[Text extracted page by page]
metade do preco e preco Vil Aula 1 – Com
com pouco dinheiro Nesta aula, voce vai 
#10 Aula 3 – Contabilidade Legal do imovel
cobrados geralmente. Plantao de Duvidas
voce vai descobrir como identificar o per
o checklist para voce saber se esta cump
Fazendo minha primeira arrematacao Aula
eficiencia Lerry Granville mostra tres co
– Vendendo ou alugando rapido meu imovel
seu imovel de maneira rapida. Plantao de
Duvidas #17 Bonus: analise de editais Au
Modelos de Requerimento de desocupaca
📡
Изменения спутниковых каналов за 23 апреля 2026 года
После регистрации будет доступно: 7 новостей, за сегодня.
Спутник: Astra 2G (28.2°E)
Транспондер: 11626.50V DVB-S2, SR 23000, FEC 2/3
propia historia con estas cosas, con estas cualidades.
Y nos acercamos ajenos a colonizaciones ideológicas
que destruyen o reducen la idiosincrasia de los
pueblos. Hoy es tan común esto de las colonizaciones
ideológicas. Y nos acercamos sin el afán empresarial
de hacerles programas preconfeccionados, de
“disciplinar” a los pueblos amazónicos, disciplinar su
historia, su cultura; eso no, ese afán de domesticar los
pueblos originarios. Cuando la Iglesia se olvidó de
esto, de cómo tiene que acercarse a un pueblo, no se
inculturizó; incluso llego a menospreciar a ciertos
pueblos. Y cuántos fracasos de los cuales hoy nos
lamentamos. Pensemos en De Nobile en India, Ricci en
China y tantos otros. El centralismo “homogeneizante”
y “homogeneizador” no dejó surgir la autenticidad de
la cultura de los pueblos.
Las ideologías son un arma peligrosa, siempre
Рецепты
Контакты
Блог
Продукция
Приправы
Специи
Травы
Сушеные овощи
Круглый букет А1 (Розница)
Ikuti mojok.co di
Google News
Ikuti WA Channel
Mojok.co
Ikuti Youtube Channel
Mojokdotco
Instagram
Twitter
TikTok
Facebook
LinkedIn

● DIRECTIONS FOR THIS TASK:
Return the lines above word for word, from the very first one down to the line that contains "inculturizó; incluso llego", including both.

● PROBLEM SOLUTION:
metade do preco e preco Vil Aula 1 – Com
com pouco dinheiro Nesta aula, voce vai 
#10 Aula 3 – Contabilidade Legal do imovel
cobrados geralmente. Plantao de Duvidas
voce vai descobrir como identificar o per
o checklist para voce saber se esta cump
Fazendo minha primeira arrematacao Aula
eficiencia Lerry Granville mostra tres co
– Vendendo ou alugando rapido meu imovel
seu imovel de maneira rapida. Plantao de
Duvidas #17 Bonus: analise de editais Au
Modelos de Requerimento de desocupaca
📡
Изменения спутниковых каналов за 23 апреля 2026 года
После регистрации будет доступно: 7 новостей, за сегодня.
Спутник: Astra 2G (28.2°E)
Транспондер: 11626.50V DVB-S2, SR 23000, FEC 2/3
propia historia con estas cosas, con estas cualidades.
Y nos acercamos ajenos a colonizaciones ideológicas
que destruyen o reducen la idiosincrasia de los
pueblos. Hoy es tan común esto de las colonizaciones
ideológicas. Y nos acercamos sin el afán empresarial
de hacerles programas preconfeccionados, de
“disciplinar” a los pueblos amazónicos, disciplinar su
historia, su cultura; eso no, ese afán de domesticar los
pueblos originarios. Cuando la Iglesia se olvidó de
esto, de cómo tiene que acercarse a un pueblo, no se
inculturizó; incluso llego a menospreciar a ciertos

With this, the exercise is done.